Euro zone banks that failed or barely passed this year's health checks will have to demonstrate they can make sustainable profits and may need to sell off loss-making units, the European Central Bank's top banking supervisor said.
Daniele Nouy heads the ECB's banking supervisory arm.
She said that simply finding more capital to plug shortfalls uncovered by the stress test may not be enough.
"Partly because of the financial situation in Europe and partly because of the structure of the banking systems in Europe the sustainable profitability is probably the main challenge and the main risk for banks in the coming years," Nouy told Reuters.
"They have to establish sustainable profitability," she stated.
She also cautioned that there are a number of banks that went through the comprehensive assessment, but might not go through next time.
Permanent TSB was the only Irish bank to fail the ECB tests.
From this month, the ECB became the direct supervisor for the single currency area's top 120 banks like Santander, BNP Paribas and Deutsche Bank with powers to force them to top up their capital buffers or make other changes to keep them safe and sound.
Nouy has already asked some of the banks who struggled in the stress test to resubmit their plans for reinforcing their capital buffers.

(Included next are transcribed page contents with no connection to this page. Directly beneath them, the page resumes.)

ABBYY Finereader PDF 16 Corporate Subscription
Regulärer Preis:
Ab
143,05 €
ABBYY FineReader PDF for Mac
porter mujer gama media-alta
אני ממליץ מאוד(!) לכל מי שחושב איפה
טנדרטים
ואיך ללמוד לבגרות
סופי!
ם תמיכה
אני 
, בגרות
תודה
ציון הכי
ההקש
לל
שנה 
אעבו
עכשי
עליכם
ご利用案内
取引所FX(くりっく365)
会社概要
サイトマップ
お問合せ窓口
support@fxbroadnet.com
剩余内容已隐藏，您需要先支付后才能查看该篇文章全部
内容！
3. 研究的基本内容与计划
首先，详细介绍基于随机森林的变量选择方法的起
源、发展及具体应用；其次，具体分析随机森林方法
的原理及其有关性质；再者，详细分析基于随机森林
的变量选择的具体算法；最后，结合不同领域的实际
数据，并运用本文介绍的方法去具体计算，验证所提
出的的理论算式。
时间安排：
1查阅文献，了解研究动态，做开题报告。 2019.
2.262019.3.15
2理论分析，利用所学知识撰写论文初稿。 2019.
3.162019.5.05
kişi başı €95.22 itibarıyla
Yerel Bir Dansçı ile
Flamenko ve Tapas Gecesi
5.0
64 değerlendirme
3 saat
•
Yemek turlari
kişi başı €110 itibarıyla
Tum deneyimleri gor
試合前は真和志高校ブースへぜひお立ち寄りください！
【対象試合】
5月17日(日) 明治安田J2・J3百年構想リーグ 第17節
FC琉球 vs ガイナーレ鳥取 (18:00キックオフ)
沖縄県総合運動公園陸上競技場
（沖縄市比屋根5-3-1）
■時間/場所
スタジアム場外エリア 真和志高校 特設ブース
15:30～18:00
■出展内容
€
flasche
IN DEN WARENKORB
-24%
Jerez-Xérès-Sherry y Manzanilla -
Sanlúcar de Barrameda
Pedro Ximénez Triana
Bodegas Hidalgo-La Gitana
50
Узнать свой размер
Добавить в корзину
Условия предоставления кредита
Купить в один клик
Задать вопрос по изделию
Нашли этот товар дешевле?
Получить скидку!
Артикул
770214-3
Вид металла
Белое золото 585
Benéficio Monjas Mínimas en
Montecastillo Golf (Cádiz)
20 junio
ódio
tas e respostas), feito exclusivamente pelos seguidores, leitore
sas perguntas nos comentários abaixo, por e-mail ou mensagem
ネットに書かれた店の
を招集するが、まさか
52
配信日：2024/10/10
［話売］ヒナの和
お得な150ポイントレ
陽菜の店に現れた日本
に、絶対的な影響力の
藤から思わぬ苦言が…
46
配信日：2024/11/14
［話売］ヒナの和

"When we review the capital plans of the banks with a shortfall now it's totally about business model, it's the most important dilemma," she said.
"We are not considering that one category of business model is better than another," she said.
"A lot of bankers are not in denial. They may not be rushing to take measures, but they know this is something they will have to address."
Jose Vinals, director of monetary and capital markets at the IMF, last month said an IMF study showed only about 30% of euro zone banks had a structure able to deliver a reasonable rate of return over time to build capital and support new lending.
This compared to about 80% of banks in the US.